Wer sein Notebook aus Leistungsgründen und im wahrsten Sinne des Wortes flott machen möchte, steht oft vor einem Dilemma. Zwar kann man eine schnellere Festplatte zügig einbauen, jedoch wartet schon bei der Aufrüstung des Arbeitsspeichers erhebliche Fummelei auf den Besitzer. Ganz schlimm steht es um Grafikchips, die nicht selten genau passend zum Motherboard ausgewählt wurden und vielfach sogar fest verlötet sind. Auch neue CPUs sind meistens nicht sinnvoll einsetzbar, weil die Ansteuerung, Stromversorgung und schon die mechanische Befestigung an der Hauptplatine scheitern.
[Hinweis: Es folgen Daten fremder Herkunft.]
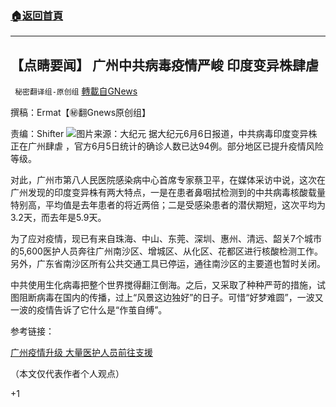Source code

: ###  [:house:返回首頁](https://github.com/ourhimalayas/txt)
---

## 【点睛要闻】 广州中共病毒疫情严峻 印度变异株肆虐
` 秘密翻译组-原创组` [轉載自GNews](https://gnews.org/zh-hans/1306292/)

撰稿：Ermat【㊙️翻Gnews原创组】

责编：Shifter
![]()![](https://gnews-media-offload.s3.amazonaws.com/wp-content/uploads/2021/06/07204955/id12996578-GettyImages-1233196582-600x400-1.jpg)图片来源：大纪元
据大纪元6月6日报道，中共病毒印度变异株正在广州肆虐 ，官方6月5日统计的确诊人数已达94例。部分地区已提升疫情风险等级。

对此，广州市第八人民医院感染病中心首席专家蔡卫平，在媒体采访中说，这次在广州发现的印度变异株有两大特点，一是在患者鼻咽拭检测到的中共病毒核酸载量特别高，平均值是去年患者的将近两倍；二是受感染患者的潜伏期短，这次平均为3.2天，而去年是5.9天。

为了应对疫情，现已有来自珠海、中山、东莞、深圳、惠州、清远、韶关7个城市的5,600医护人员奔往广州南沙区、增城区、从化区、花都区进行核酸检测工作。另外，广东省南沙区所有公共交通工具已停运，通往南沙区的主要道也暂时关闭。

中共使用生化病毒把整个世界搅得翻江倒海。之后，又采取了种种严苛的措施，试图阻断病毒在国内的传播，过上“风景这边独好”的日子。可惜“好梦难圆”，一波又一波的疫情告诉了它什么是“作茧自缚”。

参考链接：

[广州疫情升级 大量医护人员前往支援](https://www.epochtimes.com/gb/21/6/6/n13003255.htm)

（本文仅代表作者个人观点）

+1

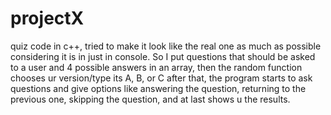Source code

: # projectX
quiz code in c++, tried to make it look like the real one as much as possible considering it is in just in console. 
So I put questions that should be asked to a user and 4 possible answers  in an array, then the random function chooses ur version/type its A, B, or C 
after that, the program starts to ask questions and give options like answering the question, returning to the previous one, skipping the question, and at last shows u the results.


	
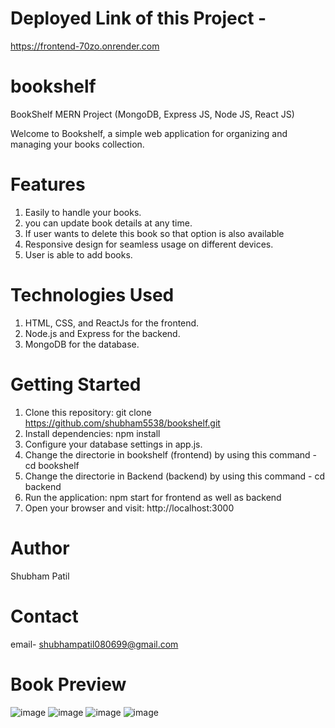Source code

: # Deployed Link of this Project -
  https://frontend-70zo.onrender.com


# bookshelf
BookShelf MERN Project 
(MongoDB, Express JS, Node JS, React JS)

Welcome to Bookshelf, a simple web application for organizing and managing your books collection.

# Features

1. Easily to handle your books.
2. you can update book details at any time.
3. If user wants to delete this book so that option is also available
4. Responsive design for seamless usage on different devices.
5. User is able to add books.


# Technologies Used

1. HTML, CSS, and ReactJs for the frontend.
2. Node.js and Express for the backend.
3. MongoDB for the database.


# Getting Started

1. Clone this repository: git clone https://github.com/shubham5538/bookshelf.git
2. Install dependencies: npm install
3. Configure your database settings in app.js.
4. Change the directorie in bookshelf (frontend) by using this command -    cd bookshelf
5. Change the directorie in Backend (backend) by using this command  -      cd backend
6. Run the application: npm start for frontend as well as backend
7. Open your browser and visit: http://localhost:3000

 
# Author

Shubham Patil

# Contact
email- shubhampatil080699@gmail.com

# Book Preview 


![image](https://github.com/shubham5538/bookshelf/assets/80771033/91d93682-bcbd-47dc-9fcc-54ce24621b86)
![image](https://github.com/shubham5538/frontend-shelf/assets/80771033/1db31f17-f3ff-4f99-acb1-6529b257b768)
![image](https://github.com/shubham5538/frontend-shelf/assets/80771033/724c877b-cb32-4cab-b468-09eb2a75013e)
![image](https://github.com/shubham5538/frontend-shelf/assets/80771033/011d53d2-1bf7-4e4a-9619-5a090a2c27bb)

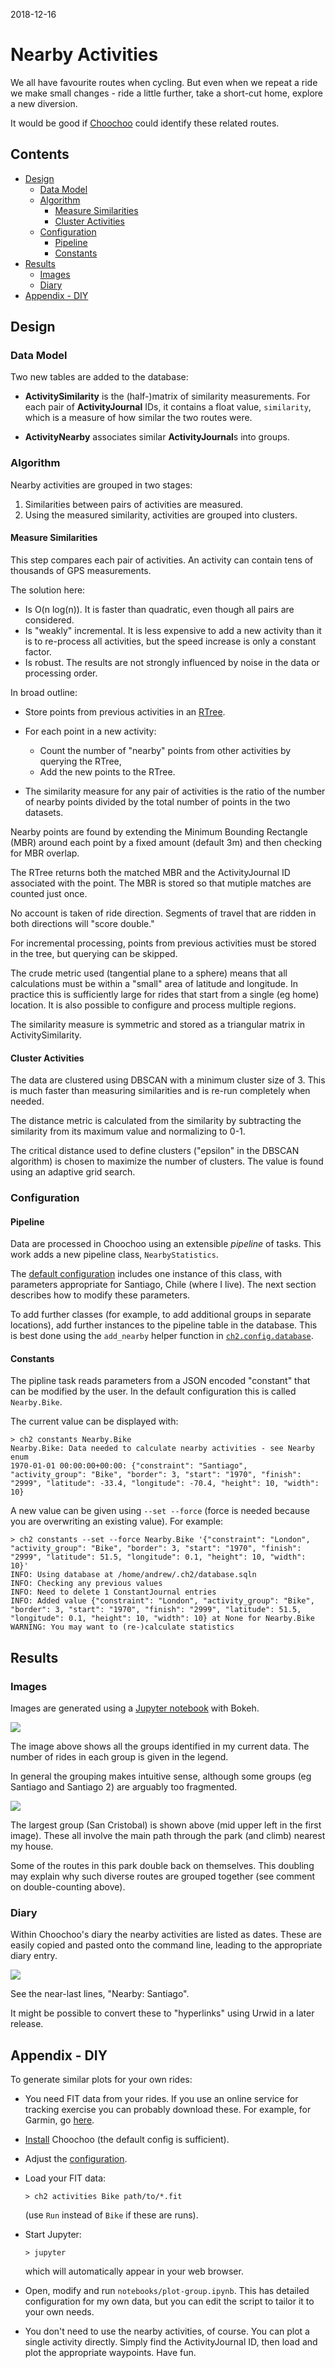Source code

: 
2018-12-16

# Nearby Activities

We all have favourite routes when cycling.  But even when we repeat a
ride we make small changes - ride a little further, take a short-cut
home, explore a new diversion.

It would be good if [Choochoo](index) could identify these related
routes.

## Contents

  * [Design](#design)
    * [Data Model](#data-model)
    * [Algorithm](#algorithm)
      * [Measure Similarities](#measure-similarities)
      * [Cluster Activities](#cluster-activities)
    * [Configuration](#configuration)
      * [Pipeline](#pipeline)
      * [Constants](#constants)
  * [Results](#results)
    * [Images](#images)
    * [Diary](#diary)
  * [Appendix - DIY](#appendix---diy)

## Design

### Data Model

Two new tables are added to the database:

  * **ActivitySimilarity** is the (half-)matrix of similarity
    measurements.  For each pair of **ActivityJournal** IDs, it
    contains a float value, `similarity`, which is a measure of how
    similar the two routes were.

  * **ActivityNearby** associates similar **ActivityJournal**s into
    groups.

### Algorithm

Nearby activities are grouped in two stages:

  1. Similarities between pairs of activities are measured.
  2. Using the measured similarity, activities are grouped into
     clusters.

#### Measure Similarities

This step compares each pair of activities.  An activity can contain
tens of thousands of GPS measurements.

The solution here:

  * Is O(n log(n)).  It is faster than quadratic, even though all pairs
    are considered.
  * Is "weakly" incremental.  It is less expensive to add a new
    activity than it is to re-process all activities, but the speed
    increase is only a constant factor.
  * Is robust.  The results are not strongly influenced by noise in
    the data or processing order.

In broad outline:

  * Store points from previous activities in an [RTree](rtree).

  * For each point in a new activity:
    * Count the number of "nearby" points from other activities
      by querying the RTree,
    * Add the new points to the RTree.

  * The similarity measure for any pair of activities is the ratio of
    the number of nearby points divided by the total number of
    points in the two datasets.

Nearby points are found by extending the Minimum Bounding Rectangle
(MBR) around each point by a fixed amount (default 3m) and then
checking for MBR overlap.

The RTree returns both the matched MBR and the ActivityJournal ID
associated with the point.  The MBR is stored so that mutiple matches
are counted just once.

No account is taken of ride direction.  Segments of travel that are
ridden in both directions will "score double."

For incremental processing, points from previous activities must be
stored in the tree, but querying can be skipped.

The crude metric used (tangential plane to a sphere) means that all
calculations must be within a "small" area of latitude and longitude.
In practice this is sufficiently large for rides that start from a
single (eg home) location.  It is also possible to configure and
process multiple regions.

The similarity measure is symmetric and stored as a triangular matrix
in ActivitySimilarity.

#### Cluster Activities

The data are clustered using DBSCAN with a minimum cluster size of 3.
This is much faster than measuring similarities and is re-run
completely when needed.

The distance metric is calculated from the similarity by subtracting
the similarity from its maximum value and normalizing to 0-1.

The critical distance used to define clusters ("epsilon" in the DBSCAN
algorithm) is chosen to maximize the number of clusters.  The
value is found using an adaptive grid search.

### Configuration

#### Pipeline

Data are processed in Choochoo using an extensible *pipeline* of
tasks.  This work adds a new pipeline class, `NearbyStatistics`.

The [default configuration](getting-started#default-config) includes
one instance of this class, with parameters appropriate for Santiago,
Chile (where I live).  The next section describes how to modify these
parameters.

To add further classes (for example, to add additional groups in
separate locations), add further instances to the pipeline table in
the database.  This is best done using the `add_nearby` helper
function in
[`ch2.config.database`](https://github.com/andrewcooke/choochoo/blob/master/ch2/config/database.py).

#### Constants

The pipline task reads parameters from a JSON encoded "constant" that
can be modified by the user.  In the default configuration this is
called `Nearby.Bike`.

The current value can be displayed with:

    > ch2 constants Nearby.Bike
    Nearby.Bike: Data needed to calculate nearby activities - see Nearby enum
    1970-01-01 00:00:00+00:00: {"constraint": "Santiago", "activity_group": "Bike", "border": 3, "start": "1970", "finish": "2999", "latitude": -33.4, "longitude": -70.4, "height": 10, "width": 10}

A new value can be given using `--set --force` (force is needed
because you are overwriting an existing value).  For example:

    > ch2 constants --set --force Nearby.Bike '{"constraint": "London", "activity_group": "Bike", "border": 3, "start": "1970", "finish": "2999", "latitude": 51.5, "longitude": 0.1, "height": 10, "width": 10}'
    INFO: Using database at /home/andrew/.ch2/database.sqln
    INFO: Checking any previous values
    INFO: Need to delete 1 ConstantJournal entries
    INFO: Added value {"constraint": "London", "activity_group": "Bike", "border": 3, "start": "1970", "finish": "2999", "latitude": 51.5, "longitude": 0.1, "height": 10, "width": 10} at None for Nearby.Bike
    WARNING: You may want to (re-)calculate statistics

## Results

### Images

Images are generated using a [Jupyter
notebook](https://github.com/andrewcooke/choochoo/blob/master/notebooks/plot-groups.ipynb)
with Bokeh.

![](nearby-santiago.png)

The image above shows all the groups identified in my current data.
The number of rides in each group is given in the legend.

In general the grouping makes intuitive sense, although some groups
(eg Santiago and Santiago 2) are arguably too fragmented.

![](nearby-sc.png)

The largest group (San Cristobal) is shown above (mid upper left in
the first image).  These all involve the main path through the park
(and climb) nearest my house.

Some of the routes in this park double back on themselves.  This
doubling may explain why such diverse routes are grouped together (see
comment on double-counting above).

### Diary

Within Choochoo's diary the nearby activities are listed as dates.
These are easily copied and pasted onto the command line, leading to
the appropriate diary entry.

![](nearby-diary.png)

See the near-last lines, "Nearby: Santiago".

It might be possible to convert these to "hyperlinks" using Urwid in a
later release.

## Appendix - DIY

To generate similar plots for your own rides:

  * You need FIT data from your rides.  If you use an online service
    for tracking exercise you can probably download these.  For
    example, for Garmin, go
    [here](https://www.garmin.com/en-US/account/datamanagement/).

  * [Install](getting-started) Choochoo (the default config is
    sufficient).

  * Adjust the [configuration](#constants).

  * Load your FIT data:

        > ch2 activities Bike path/to/*.fit

    (use `Run` instead of `Bike` if these are runs).

  * Start Jupyter:

        > jupyter

    which will automatically appear in your web browser.

  * Open, modify and run `notebooks/plot-group.ipynb`.  This has
    detailed configuration for my own data, but you can edit the
    script to tailor it to your own needs.

  * You don't need to use the nearby activities, of course.  You can
    plot a single activity directly.  Simply find the ActivityJournal
    ID, then load and plot the appropriate waypoints.  Have fun.
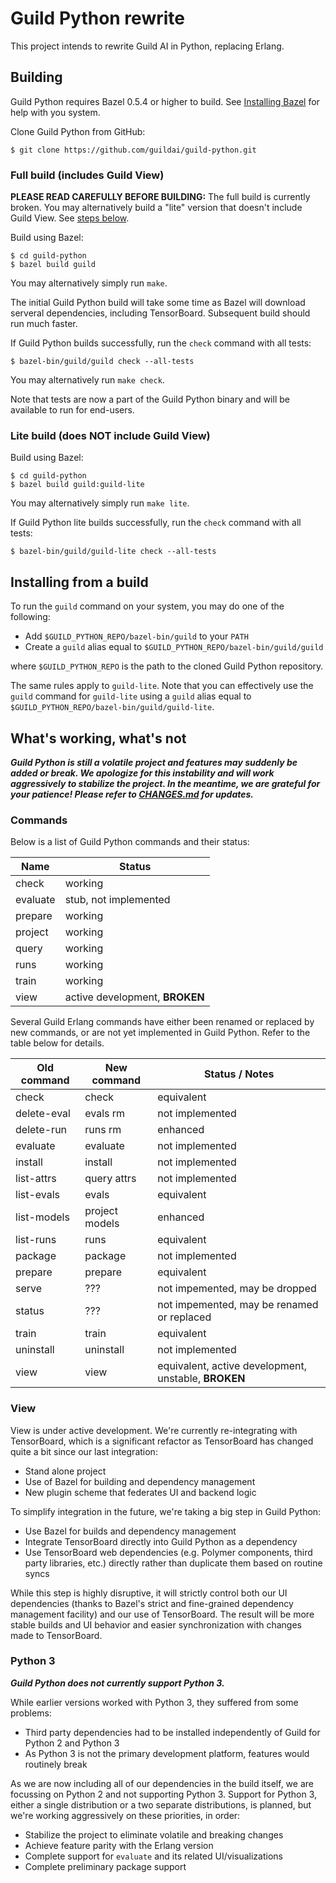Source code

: # Guild Python rewrite

This project intends to rewrite Guild AI in Python, replacing Erlang.

## Building

Guild Python requires Bazel 0.5.4 or higher to build. See [Installing
Bazel](https://docs.bazel.build/versions/master/install.html) for help
with you system.

Clone Guild Python from GitHub:

    $ git clone https://github.com/guildai/guild-python.git

### Full build (includes Guild View)

**PLEASE READ CAREFULLY BEFORE BUILDING:** The full build is currently
broken. You may alternatively build a "lite" version that doesn't
include Guild View. See [steps below](#building-lite).

Build using Bazel:

    $ cd guild-python
    $ bazel build guild

You may alternatively simply run `make`.

The initial Guild Python build will take some time as Bazel will
download serveral dependencies, including TensorBoard. Subsequent
build should run much faster.

If Guild Python builds successfully, run the `check` command with all
tests:

    $ bazel-bin/guild/guild check --all-tests

You may alternatively run `make check`.

Note that tests are now a part of the Guild Python binary and will be
available to run for end-users.

<div id="building-lite"></div>

### Lite build (does NOT include Guild View)

Build using Bazel:

    $ cd guild-python
    $ bazel build guild:guild-lite

You may alternatively simply run `make lite`.

If Guild Python lite builds successfully, run the `check` command with
all tests:

    $ bazel-bin/guild/guild-lite check --all-tests

## Installing from a build

To run the `guild` command on your system, you may do one of the
following:

- Add `$GUILD_PYTHON_REPO/bazel-bin/guild` to your `PATH`
- Create a `guild` alias equal to `$GUILD_PYTHON_REPO/bazel-bin/guild/guild`

where `$GUILD_PYTHON_REPO` is the path to the cloned Guild Python
repository.

The same rules apply to `guild-lite`. Note that you can effectively
use the `guild` command for `guild-lite` using a `guild` alias equal
to `$GUILD_PYTHON_REPO/bazel-bin/guild/guild-lite`.

## What's working, what's not

***Guild Python is still a volatile project and features may suddenly
be added or break. We apologize for this instability and will work
aggressively to stabilize the project. In the meantime, we are
grateful for your patience! Please refer to [CHANGES.md](CHANGES.md)
for updates.***

### Commands

Below is a list of Guild Python commands and their status:

| Name     | Status                           |
| -------- | -------------------------------- |
| check    | working                          |
| evaluate | stub, not implemented            |
| prepare  | working                          |
| project  | working                          |
| query    | working                          |
| runs     | working                          |
| train    | working                          |
| view     | active development, **BROKEN**   |

Several Guild Erlang commands have either been renamed or replaced by
new commands, or are not yet implemented in Guild Python. Refer to the
table below for details.

| Old command | New command     | Status / Notes      |
| ----------- | --------------- | ------------------- |
| check       | check           | equivalent |
| delete-eval | evals rm        | not implemented |
| delete-run  | runs rm         | enhanced |
| evaluate    | evaluate        | not implemented |
| install     | install         | not implemented |
| list-attrs  | query attrs     | not implemented |
| list-evals  | evals           | equivalent |
| list-models | project models  | enhanced |
| list-runs   | runs            | equivalent |
| package     | package         | not implemented |
| prepare     | prepare         | equivalent |
| serve       | ???             | not impemented, may be dropped |
| status      | ???             | not impemented, may be renamed or replaced |
| train       | train           | equivalent |
| uninstall   | uninstall       | not implemented |
| view        | view            | equivalent, active development, unstable, **BROKEN** |

### View

View is under active development. We're currently re-integrating with
TensorBoard, which is a significant refactor as TensorBoard has
changed quite a bit since our last integration:

- Stand alone project
- Use of Bazel for building and dependency management
- New plugin scheme that federates UI and backend logic

To simplify integration in the future, we're taking a big step in
Guild Python:

- Use Bazel for builds and dependency management
- Integrate TensorBoard directly into Guild Python as a dependency
- Use TensorBoard web dependencies (e.g. Polymer components, third
  party libraries, etc.) directly rather than duplicate them based on
  routine syncs

While this step is highly disruptive, it will strictly control both
our UI dependencies (thanks to Bazel's strict and fine-grained
dependency management facility) and our use of TensorBoard. The result
will be more stable builds and UI behavior and easier synchronization
with changes made to TensorBoard.

### Python 3

***Guild Python does not currently support Python 3.***

While earlier versions worked with Python 3, they suffered from some
problems:

- Third party dependencies had to be installed independently of Guild
  for Python 2 and Python 3
- As Python 3 is not the primary development platform, features would
  routinely break

As we are now including all of our dependencies in the build itself,
we are focussing on Python 2 and not supporting Python 3. Support for
Python 3, either a single distribution or a two separate
distributions, is planned, but we're working aggressively on these
priorities, in order:

- Stabilize the project to eliminate volatile and breaking changes
- Achieve feature parity with the Erlang version
- Complete support for `evaluate` and its related UI/visualizations
- Complete preliminary package support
Es ist immer besser, beim Kauf etwas voraus zu schauen und nicht das schwächste oder älteste Gerät zu holen. Mit 4-6 GB Arbeitsspeicher, einer eigenständigen Grafikkarten mit 1-2 GB und einer Platte ab 320 GB liegt man meistens für die nächsten paar Jahre auf der sicheren Seite. Für professionelle Anwendung (Bild- und Videobearbeitung) oder Spiele sind die Daten entsprechend großzügiger zu wählen. Denn eine spätere Aufrüstung um neue Grafikchips und mehr Speicher kostet einfach zu viel im Vergleich zum Zeitwert des alten Geräts und der immer stattfindenden Leistungssteigerung neuer Rechner in den nächsten Jahren.